§ **THE TASK**: Report the count of lines holding "baseFrequency" in the records, with no other words.

§ **DATA FOR ANALYSIS**:

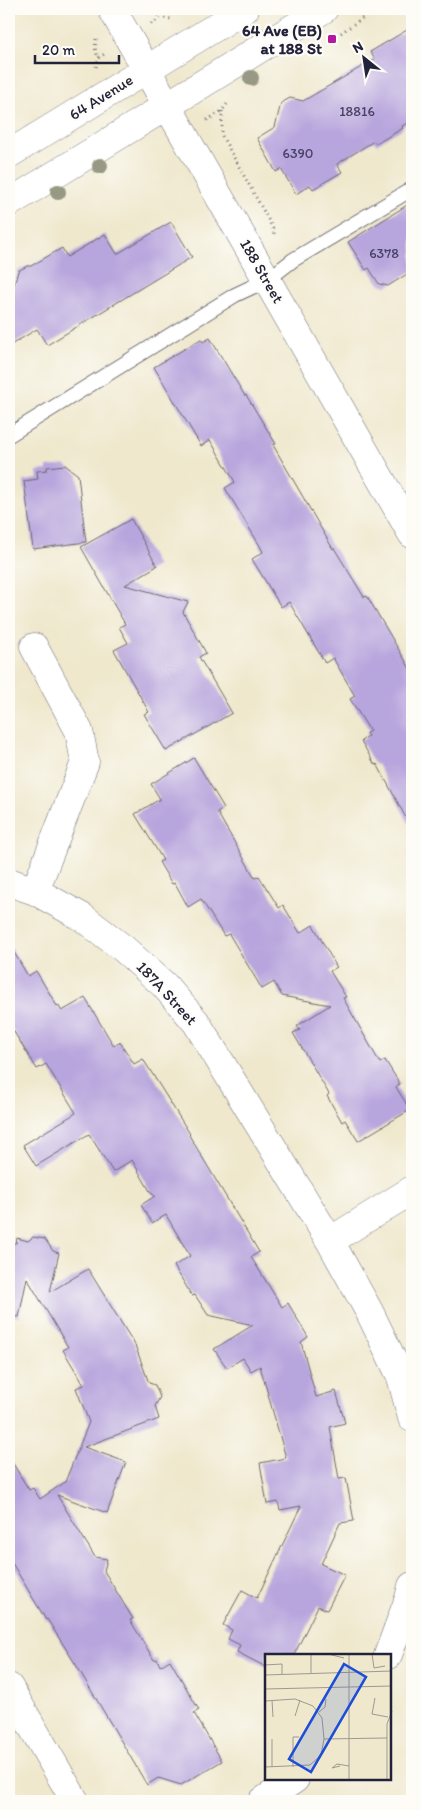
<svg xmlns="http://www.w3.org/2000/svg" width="421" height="1810" font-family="Itim,sans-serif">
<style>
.building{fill:#b7a5dd}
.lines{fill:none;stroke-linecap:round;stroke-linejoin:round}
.service-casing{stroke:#6a676e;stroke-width:16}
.minor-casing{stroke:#6a676e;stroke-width:29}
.tertiary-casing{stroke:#6a676e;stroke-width:29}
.secondary-casing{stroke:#6a676e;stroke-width:29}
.path{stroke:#6a676e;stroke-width:3;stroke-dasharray:1 4;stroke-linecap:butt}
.service{stroke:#fff;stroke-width:14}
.minor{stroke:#fff;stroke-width:28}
.tertiary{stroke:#fff;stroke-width:28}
.secondary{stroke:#fff;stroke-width:28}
.tree{fill:#989984}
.poi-dot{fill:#b5179e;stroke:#fdfcf7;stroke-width:2}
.labels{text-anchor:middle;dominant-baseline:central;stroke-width:4.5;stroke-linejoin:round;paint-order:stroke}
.number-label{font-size:14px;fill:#474364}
.poi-label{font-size:16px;font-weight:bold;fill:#22223b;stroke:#fdfcf7;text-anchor:end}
.street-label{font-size:16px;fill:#22223b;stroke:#fdfcf7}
.inset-road{fill:none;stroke:#9d9993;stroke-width:1}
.view{fill:#1d4ed8;fill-opacity:0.15;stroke:#1d4ed8;stroke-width:2.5}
.inset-edge{fill:none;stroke:#22223b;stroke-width:2.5}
</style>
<rect width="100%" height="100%" fill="#fdfcf7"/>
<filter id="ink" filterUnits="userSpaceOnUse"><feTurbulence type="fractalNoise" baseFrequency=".02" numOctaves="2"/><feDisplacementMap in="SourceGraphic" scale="10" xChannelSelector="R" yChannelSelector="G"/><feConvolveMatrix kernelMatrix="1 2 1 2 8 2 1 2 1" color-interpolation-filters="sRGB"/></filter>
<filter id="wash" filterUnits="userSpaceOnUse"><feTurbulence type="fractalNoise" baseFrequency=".0096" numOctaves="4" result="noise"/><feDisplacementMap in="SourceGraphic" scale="20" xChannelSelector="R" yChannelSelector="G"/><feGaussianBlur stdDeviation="1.12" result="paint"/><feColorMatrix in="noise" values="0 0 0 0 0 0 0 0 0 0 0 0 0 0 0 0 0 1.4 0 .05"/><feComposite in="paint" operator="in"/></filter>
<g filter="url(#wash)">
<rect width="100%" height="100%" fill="#efe8cd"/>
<g id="blocks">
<path class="building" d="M 412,27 L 412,121 L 402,126 L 403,128 L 376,144 L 374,141 L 337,164 L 342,172 L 313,189 L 310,185 L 296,194 L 281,169 L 276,172 L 257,138 L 275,127 L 281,103 L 290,98 L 303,101 L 375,59 L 370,52 Z
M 412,202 L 412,271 L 388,286 L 379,284 L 369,268 L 366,270 L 348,242 Z
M 171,222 L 192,257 L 47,345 L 37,329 L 9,346 L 9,303 L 18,271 L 27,266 L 31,266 L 62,248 L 67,257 L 105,234 L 117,254 Z
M 210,338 L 245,396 L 246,395 L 276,444 L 273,445 L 333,549 L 334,548 L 364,597 L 367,596 L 412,672 L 412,829 L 377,764 L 375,765 L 361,741 L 368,736 L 366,733 L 370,731 L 350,699 L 355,696 L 333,658 L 325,663 L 289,602 L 281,607 L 252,559 L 263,552 L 260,546 L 225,488 L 235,482 L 210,440 L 201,446 L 154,367 L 201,339 L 203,342 Z
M 65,465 L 78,475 L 86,542 L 33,549 L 24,481 L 38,479 L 37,471 L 47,470 L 47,467 Z
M 131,519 L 157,566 L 125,585 L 188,602 L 183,612 L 206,653 L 199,657 L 232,713 L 166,751 L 144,714 L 149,712 L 114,650 L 128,643 L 119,627 L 125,624 L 81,547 Z
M 194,758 L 224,808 L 217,812 L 255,878 L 259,876 L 279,908 L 283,905 L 300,933 L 313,925 L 336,966 L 337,967 L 330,971 L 346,997 L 343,998 L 380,1063 L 385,1060 L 400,1084 L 396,1087 L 410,1110 L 358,1141 L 345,1120 L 342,1122 L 327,1096 L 329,1094 L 293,1033 L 300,1030 L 297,1026 L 330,1005 L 282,996 L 274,982 L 262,989 L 229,934 L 224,936 L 201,899 L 188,907 L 175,883 L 172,884 L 159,862 L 163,860 L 135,814 L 160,799 L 151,784 Z
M 9,944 L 28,976 L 36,971 L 57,1006 L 58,1005 L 62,1011 L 85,998 L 114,1046 L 120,1042 L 134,1064 L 143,1059 L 190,1134 L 189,1135 L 259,1252 L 251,1257 L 282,1307 L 288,1303 L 308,1337 L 301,1342 L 316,1397 L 336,1391 L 345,1423 L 330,1427 L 339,1479 L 346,1478 L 354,1521 L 340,1523 L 321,1564 L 345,1575 L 327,1610 L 318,1606 L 294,1655 L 266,1655 L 266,1667 L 237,1652 L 240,1645 L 228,1639 L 232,1630 L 223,1625 L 242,1590 L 257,1598 L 301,1506 L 280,1510 L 278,1502 L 267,1504 L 260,1463 L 286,1458 L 260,1366 L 251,1371 L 243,1358 L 227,1368 L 214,1349 L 253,1325 L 208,1315 L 195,1295 L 192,1296 L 174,1266 L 190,1256 L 166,1215 L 152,1223 L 141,1205 L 155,1196 L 151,1193 L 132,1160 L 113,1172 L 89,1134 L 36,1166 L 23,1145 L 76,1113 L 46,1064 L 37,1069 L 9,1024 Z
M 33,1237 L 45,1239 L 53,1251 L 59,1253 L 50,1292 L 88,1269 L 135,1345 L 149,1383 L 155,1385 L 160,1397 L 155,1406 L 159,1419 L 84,1447 L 126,1462 L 107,1513 L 57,1495 L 95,1557 L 107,1559 L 104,1571 L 133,1619 L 130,1620 L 154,1660 L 157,1659 L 160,1666 L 170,1660 L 199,1710 L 194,1713 L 222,1761 L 181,1785 L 158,1778 L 147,1785 L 78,1668 L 47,1619 L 46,1620 L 9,1558 L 9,1457 L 29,1490 L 33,1488 L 40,1499 L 65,1482 L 89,1422 L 76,1388 L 84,1385 L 63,1350 L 68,1347 L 27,1278 L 19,1317 L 9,1316 L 9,1244 L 16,1243 L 17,1238 L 28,1241 Z"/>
</g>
</g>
<g filter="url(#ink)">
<use href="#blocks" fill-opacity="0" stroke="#6a676e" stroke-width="1"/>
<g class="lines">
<defs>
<path id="service" d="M 9,435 L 235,295 L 267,280 L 293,260 L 412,189"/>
<path id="minor" d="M 34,647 L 79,731 L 85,762 L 35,891
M 9,882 L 35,891 L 82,917 L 124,949 L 164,985 L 196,1022 L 330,1241 L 370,1313 L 401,1377 L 412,1418
M 330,1241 L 412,1190
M 388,1655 L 409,1598 L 412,1586
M 9,1687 L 75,1801
M 263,1801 L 295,1779"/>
<path id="tertiary" d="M 112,9 L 412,534"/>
<path id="secondary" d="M 9,154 L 245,9
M 9,203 L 324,9"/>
</defs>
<use href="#service" class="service-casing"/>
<use href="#minor" class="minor-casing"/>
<use href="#tertiary" class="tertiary-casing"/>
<use href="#secondary" class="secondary-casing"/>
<path class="path" d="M 144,10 L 153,11 L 161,18
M 151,24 L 161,18 L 173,19
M 341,33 L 375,9
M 96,39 L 95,48 L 98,58
M 96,67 L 98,58 L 106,53
M 222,111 L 222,136 L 268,219 L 274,231 L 274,234
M 207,120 L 222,111 L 227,104"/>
<use href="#service" class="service"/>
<use href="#minor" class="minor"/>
<use href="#tertiary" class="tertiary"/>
<use href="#secondary" class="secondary"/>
</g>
<g class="tree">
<circle cx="251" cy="78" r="8"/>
<circle cx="100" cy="166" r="8"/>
<circle cx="58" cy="192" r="8"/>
</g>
</g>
<rect class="poi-dot" x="327" y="34" width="10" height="10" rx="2.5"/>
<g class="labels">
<g class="number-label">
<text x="357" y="111">18816</text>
<text x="298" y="153">6390</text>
<text x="384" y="253">6378</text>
</g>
<g class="poi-label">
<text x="322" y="30">64 Ave (EB)<tspan x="322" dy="18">at 188 St</tspan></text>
</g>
<g class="street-label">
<text transform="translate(101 97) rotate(-32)">64 Avenue</text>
<text transform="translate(262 271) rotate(60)">188 Street</text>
<text transform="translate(167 993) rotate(47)">187A Street</text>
</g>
</g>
<g transform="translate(265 1654)">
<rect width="126" height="126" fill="#efe8cd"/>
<path class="inset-road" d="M 63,0 L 79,4M 84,0 L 84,126M 107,0 L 109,14 L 120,12M 0,11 L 17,10 L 17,20M 46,19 L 46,0M 0,21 L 127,17M 0,35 L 127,32M 110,44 L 107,60 L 123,63M 7,46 L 8,63M 0,47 L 30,45 L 48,52 L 57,64 L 59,85 L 56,101 L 45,111 L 0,113M 54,58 L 60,53 L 61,45M 30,62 L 35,46M 59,85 L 122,84M 75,112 L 67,114 L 72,110 L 84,112M 7,113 L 7,85M 28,113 L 28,83 L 34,83M 122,126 L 122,70 L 127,57"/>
<path class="view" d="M 79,10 L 101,23 L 46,118 L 24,105 Z"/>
<rect width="126" height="126" class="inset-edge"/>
</g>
<rect width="421" height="1810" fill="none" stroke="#fdfcf7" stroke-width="30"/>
<g transform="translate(364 58) rotate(330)" stroke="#fdfcf7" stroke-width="4" paint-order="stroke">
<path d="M0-4L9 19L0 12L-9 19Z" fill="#22223b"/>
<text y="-8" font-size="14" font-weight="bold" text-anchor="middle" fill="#22223b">N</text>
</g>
<path d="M35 55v8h84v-8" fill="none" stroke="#22223b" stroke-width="2.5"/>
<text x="42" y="55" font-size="15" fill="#22223b" stroke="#fdfcf7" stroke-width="4" paint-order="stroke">20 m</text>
</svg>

§ **REPLY**: 2